12 responses to “It gets a little fuzzy”

  1. A lonely panda Avatar
    A lonely panda
    1. If you’re around on a weekend, we’ll come meet you for coffee!

  2. Kathleen Sanderson Avatar
    Kathleen Sanderson

    You mentioned the apartment as a deeply unsettling experience. We humans were created to belong to a place, and for that place to belong to us. Even nomadic people’s have their territories, and protect them if they can.

    1. I don’t know if it’d work for anybody else– but we solved the rental-problem by making items the symbol for home.

      A table, blankets, our-pictures-on-the-mantle, that kind of stuff.

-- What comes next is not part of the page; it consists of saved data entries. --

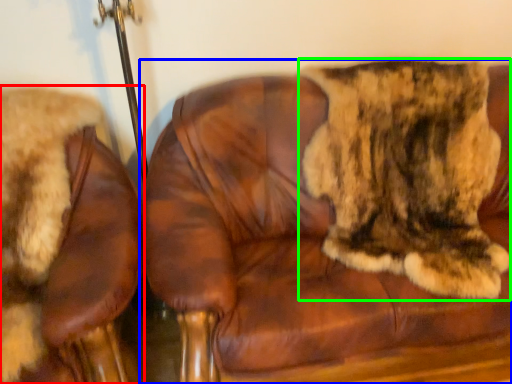
Question: Based on their relative distances, which object is nearer to chair (highlighted by a red box)? Choose from chair (highlighted by a blue box) and cat (highlighted by a green box).

Choices:
 (A) chair
 (B) cat

Answer: (A)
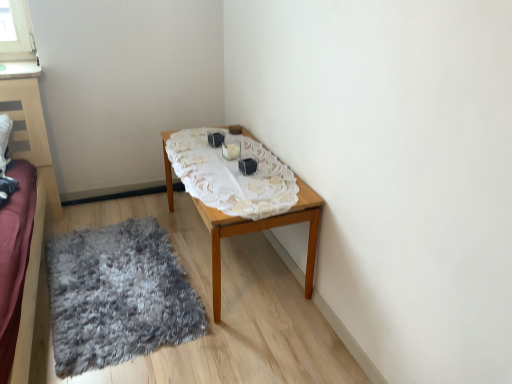
In order to click on free location to the right of gray shaggy rug at lower left in this screenshot , I will do `click(246, 297)`.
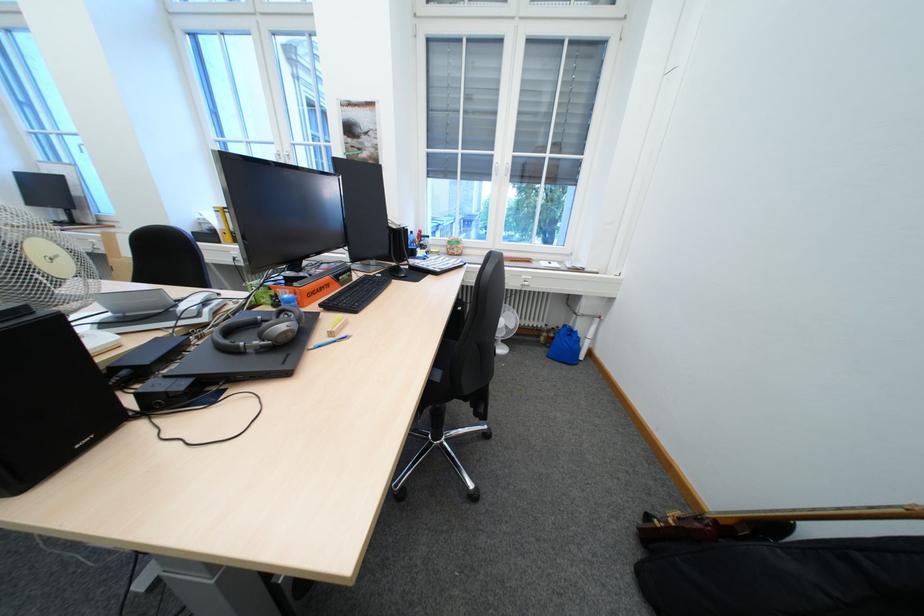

      1. Kathleen Sanderson Avatar
        Kathleen Sanderson

        That does help. For me, I think it used to be books. Those were among the first things unpacked in a new place. I’ve had to get rid of so many books, and most of mine are out of sight upstairs where they are less likely to mold, that the effect hasn’t been as helpful here.

  3. Doug Jones (Chief45) Avatar
    Doug Jones (Chief45)

    That is some beautiful wood on that floor. Throw some plastic tarps down while working on the walls, and don’t worry about it too much as you’ll probably want to sand it down (rent one of the large sanding machines) and then hit it with a coat of polyurethane anyway.

    1. We’re leaving the carpet in place, largely, to catch the paint and what-not, but I’ll get some dropcloths as well.

      Don’t know how much sanding we’ll attempt, none of us have done that before and worry about creating more damage. But buffing for sure, and a fresh coat of poly (or two).

    2. The big sanding machines are AWESOME.

  4. I hear ya on the apartment thing. Even though we lived in one for the last 20 years, it was one of three in a converted row house, not a huge complex. One of the major goals moving down here was to get into a HOUSE. We did that, and are now starting to figure out where we want to be when we have our *home*.

    1. If you two don’t want to be tied to that city, I know a great realtor. Just sayin’ 😀

      And yes, we should get together sometime soon.

      1. Sending you an email…

  5. Congratulations on your successful purchase. I hope that you continue to love it. I have moved cross country four times, more or less, namely Buffalo to Cambridge to Santa Monica to Ann Arbor to Worcester Mass. In Worcester I moved once, from a townhouse into a real house. To move now, i would need two moving vans and, no, I am very good about eliminating junk as I go. Never again! is my philosophy. My house needed massive amounts of work, solved by deploying the most powerful of all home renovation tools, the checkbook. [I know I have no skill with tools, and do not pretend otherwise.]